Wednesday, November 25, 2020

Leadership 101 - The Role and Responsibility of Directors – Part 9

 Leadership 101 - The Role and Responsibility of Directors – Part 9


By Nikki Viljoen – Viljoen Consulting (Pty) Ltd 


Please note that this pertains to South African Legislation, the King Requirements, and Best Practice.


What we are tackling today and looking at it the Internal Financial Controls.


Before I get into the detail on what the requirements are, let me just say here, that there is a mantra that I try to live by and that is “If cash is King, then clarity must be Queen!”


All of your controls, irrespective of whether they are financial or not must be extremely clear on “how the process is run and what it measures,” and certainly this must apply to all of the financial controls.  There must be no room for interpretation or speculation.


Controls that have no purpose or that cannot properly be measured cannot be properly managed and this will most probably lead to the mismanagement of funds, or even worse, theft or fraud.  So please make sure that they are simple and very clear and that they actually serve a purpose. Having a procedure for the sake of having a procedure is a waste of everybody’s time.


Now, back to the requirements.


In order for South African companies to be able to trade globally, we have to be aligned with the global “Best Practice Principles”.  These requirements have been attended to in the Kings I, II, III, and now IV (and will most probably be featured in all the subsequent amendments that are made down the line), so it is of paramount importance that you, at the very least, have read all four, if not understood and digested them all.


The following is therefore required:-

- An integrated report, which includes a statement from the Board on the effectiveness of the Internal Control.  Remember that if the controls cannot be measured they cannot prove their effectiveness.  In my experience, this is where I have to first ask . . “Are there Internal Controls?” and then the next question if the answer is “Yes,” will be “Are these Internal Controls documented?” The next question then, of course, is “Are the documented Internal Controls tested from time to time to ensure compliance?” If the answer to any of these questions is a “No”, please understand you are heading for a world of pain!


- Also included in the integrated report there should be a statement from the Audit Committee on the effectiveness of the Internal Financial Controls.  Of course, in order to be able to quantify this, the report needs to be supported by a formally documented annual review which must include a review, which must further include a review of the framework of the Company’s Internal Financial Control.  This would also need to have been suitably listed.


- Any weaknesses in the Internal Financial Controls, that are considered to be material or that have resulted in an actual financial loss or a reputational loss due to other material losses, or fraud, must be, reported to both the Board and the Stakeholders.  In my opinion, it is a good idea to list what is “acceptable” and what is deemed “unacceptable” as this will remove the ‘emotion’ from the decision when you are faced with it.


- Although the Audit Committee is responsible for the determination of nature and the extent of the formal review of the documented Internal Financial Controls, an external attestation is required on the Audit Committee’s statement on the Internal Financial Control.

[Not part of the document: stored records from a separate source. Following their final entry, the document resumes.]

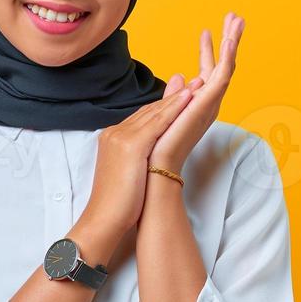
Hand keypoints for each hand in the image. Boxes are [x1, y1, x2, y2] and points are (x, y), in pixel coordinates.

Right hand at [81, 88, 195, 234]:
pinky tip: (189, 99)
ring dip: (178, 98)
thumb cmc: (116, 204)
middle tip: (191, 83)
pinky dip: (174, 109)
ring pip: (154, 113)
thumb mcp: (125, 174)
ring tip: (196, 85)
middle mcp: (115, 133)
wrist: (104, 218)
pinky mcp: (133, 145)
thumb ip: (134, 159)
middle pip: (148, 111)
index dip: (162, 107)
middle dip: (172, 97)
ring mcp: (122, 137)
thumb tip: (146, 159)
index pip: (140, 118)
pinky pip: (158, 122)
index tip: (179, 97)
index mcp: (112, 139)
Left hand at [150, 12, 244, 173]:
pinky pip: (222, 78)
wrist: (155, 168)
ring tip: (237, 20)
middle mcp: (208, 103)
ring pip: (226, 67)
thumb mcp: (166, 112)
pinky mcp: (207, 106)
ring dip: (233, 42)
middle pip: (222, 66)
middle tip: (236, 16)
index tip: (208, 30)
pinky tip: (230, 41)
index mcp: (197, 104)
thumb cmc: (158, 148)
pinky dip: (227, 58)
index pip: (206, 71)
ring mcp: (209, 104)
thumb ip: (174, 95)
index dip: (208, 50)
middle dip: (229, 40)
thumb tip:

So exactly what are the questions that the Directors should be asking?


1. Is there some sort of control framework that governs the financial reporting in the organization, such as (but not limited to) COSO  (Committee of Sponsoring Organizations is the one that is used most often)?


2. Have all the probable risks to “fair” presentation in the Financial Statement results and disclosures been identified and documented?


3. Are there controls in place to ensure that these risks are taken into account, in order to both prevent or discover anomalies in the Financial Statements and then to ensure that they are disclosed in the results.


4. Are the anomalies that were identified by the controls, now also evidenced in the report. Remember that we are aiming for “Full Transparency” here, both the directors and the stake Holders MUST be aware of what is happening in the Company in terms of finance and how it will affect the company!


5. Were the controls identified in 4 above, properly documented in the results and reported to the Internal Audit Committee at the time that they were identified, and were they reported accurately?  This will show transparency.


6. Has the Internal Audit Committee’s findings been properly evidenced and this would also include the assessment that was documented by Internal Audit?


7. Is there a process in place to ensure that the framework remains current at all times.


As you can see it is of paramount importance that all discrepancies are firstly highlighted, and secondly investigated, and then transparently and accurately reported. Finally, once a discrepancy is highlighted and investigated, and reported, a solution needs to be found to ensure that it cannot and will not happen again going forward.


It is also important to ensure that controls and processes are updated and kept current so that new technology or techniques are always included in the audit.